Neither deep snow nor abundant moose will keep the top Iron Dog teams from completing the world’s longest, toughest snowmachine race Saturday.
A winning team is expected to reach Big Lake sometime around noon, executive director John Woodbury said Friday evening as he and others prepared the finish line on the lake ice in front of Southport Marina.
The Valley duo of Tyler Aklestad and Nick Olstad reached McGrath aboard their Ski-Doos at 6:33 p.m. Friday, leaders of the 2,395-mile race that started Sunday in Fairbanks. They decided to take an optional six-hour layover at the checkpoint, which is about 350 miles from Big Lake.
Aklestad and Olstad were one of four teams that used 20 hours of layover time Thursday and Friday in Ruby as trailbreakers worked around the clock to clear sections of trail buried by new snow, according to a race report on the Iron Dog website.

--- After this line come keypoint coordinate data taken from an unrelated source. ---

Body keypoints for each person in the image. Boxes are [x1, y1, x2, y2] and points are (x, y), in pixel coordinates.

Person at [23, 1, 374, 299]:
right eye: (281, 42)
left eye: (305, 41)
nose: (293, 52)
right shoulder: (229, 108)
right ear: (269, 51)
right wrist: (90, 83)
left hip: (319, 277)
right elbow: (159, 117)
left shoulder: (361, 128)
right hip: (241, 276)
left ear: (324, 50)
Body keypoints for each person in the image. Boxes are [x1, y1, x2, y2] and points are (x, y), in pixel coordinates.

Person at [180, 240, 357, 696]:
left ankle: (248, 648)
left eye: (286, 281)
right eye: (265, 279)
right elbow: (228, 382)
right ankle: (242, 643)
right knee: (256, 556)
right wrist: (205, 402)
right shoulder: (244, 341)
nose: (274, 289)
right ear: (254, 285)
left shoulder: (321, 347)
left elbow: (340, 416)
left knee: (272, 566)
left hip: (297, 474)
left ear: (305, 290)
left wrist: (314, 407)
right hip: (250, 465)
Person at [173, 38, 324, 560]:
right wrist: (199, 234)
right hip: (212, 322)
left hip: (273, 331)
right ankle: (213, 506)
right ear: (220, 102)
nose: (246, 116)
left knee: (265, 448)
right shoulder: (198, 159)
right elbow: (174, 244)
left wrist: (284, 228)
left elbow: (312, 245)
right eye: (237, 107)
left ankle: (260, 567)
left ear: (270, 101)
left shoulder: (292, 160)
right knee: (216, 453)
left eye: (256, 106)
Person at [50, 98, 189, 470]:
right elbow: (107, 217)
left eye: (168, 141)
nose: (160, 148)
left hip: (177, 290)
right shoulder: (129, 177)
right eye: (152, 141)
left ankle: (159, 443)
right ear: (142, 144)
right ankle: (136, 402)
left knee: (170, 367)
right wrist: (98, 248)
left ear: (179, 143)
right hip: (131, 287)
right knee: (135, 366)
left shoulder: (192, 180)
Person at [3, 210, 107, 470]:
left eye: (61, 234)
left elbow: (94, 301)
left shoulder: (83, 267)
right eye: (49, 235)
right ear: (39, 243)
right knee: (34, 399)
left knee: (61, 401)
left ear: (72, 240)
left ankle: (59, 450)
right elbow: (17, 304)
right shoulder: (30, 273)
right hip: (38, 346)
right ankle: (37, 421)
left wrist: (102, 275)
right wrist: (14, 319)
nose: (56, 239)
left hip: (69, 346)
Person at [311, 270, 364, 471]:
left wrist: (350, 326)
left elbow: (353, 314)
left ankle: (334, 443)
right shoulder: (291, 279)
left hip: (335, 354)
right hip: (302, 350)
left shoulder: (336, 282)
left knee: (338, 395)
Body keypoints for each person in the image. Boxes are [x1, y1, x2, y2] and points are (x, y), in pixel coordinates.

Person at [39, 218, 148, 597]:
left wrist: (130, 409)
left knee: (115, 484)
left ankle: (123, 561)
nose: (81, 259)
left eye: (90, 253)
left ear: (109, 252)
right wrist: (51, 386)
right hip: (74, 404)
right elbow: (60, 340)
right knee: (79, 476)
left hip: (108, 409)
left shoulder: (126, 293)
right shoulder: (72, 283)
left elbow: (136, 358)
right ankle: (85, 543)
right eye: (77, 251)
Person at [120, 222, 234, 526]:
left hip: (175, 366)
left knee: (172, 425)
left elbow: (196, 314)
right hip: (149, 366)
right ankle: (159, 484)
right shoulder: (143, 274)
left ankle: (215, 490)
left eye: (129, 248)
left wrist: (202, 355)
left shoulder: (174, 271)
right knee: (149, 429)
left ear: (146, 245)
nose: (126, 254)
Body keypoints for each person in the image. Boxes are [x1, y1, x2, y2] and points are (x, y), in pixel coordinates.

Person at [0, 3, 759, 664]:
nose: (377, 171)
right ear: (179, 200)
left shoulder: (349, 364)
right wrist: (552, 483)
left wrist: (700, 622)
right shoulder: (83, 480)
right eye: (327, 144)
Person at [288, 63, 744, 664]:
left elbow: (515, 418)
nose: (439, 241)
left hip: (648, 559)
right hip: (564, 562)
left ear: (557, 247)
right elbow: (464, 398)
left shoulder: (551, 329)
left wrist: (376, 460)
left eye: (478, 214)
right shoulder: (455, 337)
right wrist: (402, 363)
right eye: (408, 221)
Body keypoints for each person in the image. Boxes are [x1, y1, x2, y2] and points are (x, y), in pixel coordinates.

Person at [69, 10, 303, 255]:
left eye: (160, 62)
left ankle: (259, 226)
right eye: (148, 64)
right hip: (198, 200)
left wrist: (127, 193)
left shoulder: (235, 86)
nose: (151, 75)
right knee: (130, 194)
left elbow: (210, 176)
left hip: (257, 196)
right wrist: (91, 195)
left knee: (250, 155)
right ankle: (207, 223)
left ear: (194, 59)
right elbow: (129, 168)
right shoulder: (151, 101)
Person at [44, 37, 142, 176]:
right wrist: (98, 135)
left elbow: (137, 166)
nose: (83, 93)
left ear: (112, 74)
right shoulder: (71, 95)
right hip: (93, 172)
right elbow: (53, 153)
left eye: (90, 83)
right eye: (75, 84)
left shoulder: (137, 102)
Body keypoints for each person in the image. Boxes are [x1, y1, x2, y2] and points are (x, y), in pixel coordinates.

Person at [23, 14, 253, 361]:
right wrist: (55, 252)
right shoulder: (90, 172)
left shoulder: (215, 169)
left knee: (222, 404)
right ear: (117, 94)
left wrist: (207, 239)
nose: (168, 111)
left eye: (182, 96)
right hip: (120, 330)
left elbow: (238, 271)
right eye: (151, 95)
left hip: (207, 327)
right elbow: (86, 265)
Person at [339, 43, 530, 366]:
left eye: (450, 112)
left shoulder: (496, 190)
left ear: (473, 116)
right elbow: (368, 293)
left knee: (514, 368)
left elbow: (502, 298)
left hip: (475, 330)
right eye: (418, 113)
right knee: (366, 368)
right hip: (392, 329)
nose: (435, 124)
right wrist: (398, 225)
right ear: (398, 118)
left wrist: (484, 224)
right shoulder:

“We have feet and feet of snow and moose,” Woodbury said.
Once the race left the Yukon River at Ruby, snow and moose took center stage. Woodbury said the snow is six feet deep in places, “and that’s snow pack, not snow accumulation.”
Volunteers on snowmachines broke trail from Ruby to McGrath. Woodbury called them “bona fide snowmachining heroes."
“The hardship part was Poorman to Ophir,” he said of a nearly 100-mile stretch of trail in the Interior. “They were doing that for a day-and-a-half straight.”
Among the heroes was Roger Brown of North Pole, an Iron Dog board member who began the week as a racer and finished it as a trailbreaker. Brown was racing with Dave Wagner of California until the team scratched after Brown’s snowmachine caught fire near Kaltag.
“When his machine burned down he hitched a ride to Galena, borrowed a super-wide machine and started breaking trail with one of our checkers,” Woodbury said. “He made it halfway from Poorman to Ophir.”
Reinforcements came in the form of Bobby Frankson of Galena and Archie Agnes and Arnold Marks of Tanana.
“They picked up where Roger left off,” Woodbury said. “It was taking three hours to go 20 miles, but they kept inching forward and inching forward.”
A Friday morning trail update on the Iron Dog website shared information received from Frankson while he was at the Carlson Cross safety cabin en route to Ophir.
“We made it,” he said. “It’s a rodeo out there but there is a trail. … Just let the racers know it’s rough, it’s a rodeo.”
Outside of McGrath volunteers had to create a detour because of 20 inches of overflow on Big River, and in doing so encountered about 20 moose on the trail, Woodbury said.
“A moose today kicked one of our trailbreaker’s machines and broke the kill switch and kicked in a side panel,” he said. The volunteer — Woodbury wasn’t sure who it was — has “a new appreciation of moose and a new parts bill.”
Despite the troubles experienced by trailbreakers, Aklestad and Olstad made good time on the 63-mile run from Ophir to McGrath, making the trip in 62 minutes. Their pursuers include two-time defending champions Mike Morgan and Chris Olds, who left Ophir at 6:31 p.m. Friday, and Brad George and Tyson Johnson, who left Ophir at 6:33 p.m.
Thirteen teams remain in the race. Sixteen teams have scratched.